I really enjoyed your paper and am looking forward to using
some of the genomic regions you published at http://metatracks.encodenets.gersteinlab.org/
in my research.
I had a couple of questions about them.
BARs–are those the regions predicted by the random forest, or are they
the training set (bins overlapped by a TF ChIP-seq peak)?
PRMs–I may have missed it, but what is the definition of a "promoter"?
I’m guessing it was -1000 to +200bp around a TSS.
(This is to clarify the sentence "bins at the TSSs of expressed genes"
at the bottom of page 17.)
Since the PRMs don’t all span the same genomic distance, I presume
that only bins predicted by the random forest classifier are included
in the files?
Finally, do you have plans to make (or have already made) available
the software for creating region files of BARs,DRMs and DRM-targets
in other tissues?
The BARs are the output regions of Random Forest. They do greatly overlap with the input training sets though.
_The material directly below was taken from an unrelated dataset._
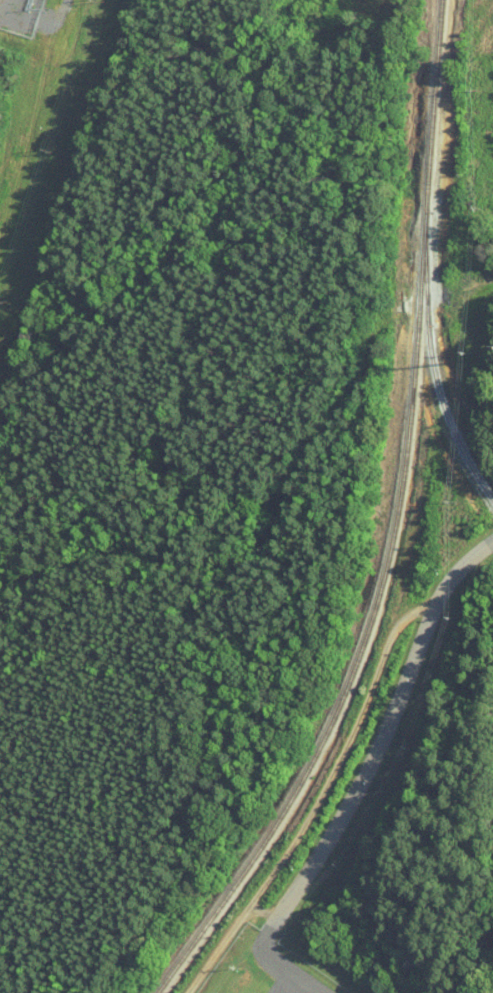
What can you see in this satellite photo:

The positive examples for learning PRMs are the 100bp bins at exactly the TSSs of expressed genes. Random Forest then learned the feature patterns of these bins, and searched for similar bins in the whole genome.
After the predictions, adjacent bins all predicted as PRMs were merged to form regions. The files available on the supplementary web site contain these regions.
Since the computer programs were written based on the available data from ENCODE, they were not written in a way that can be easily adopted to other situations. We do not currently have a plan to make them available.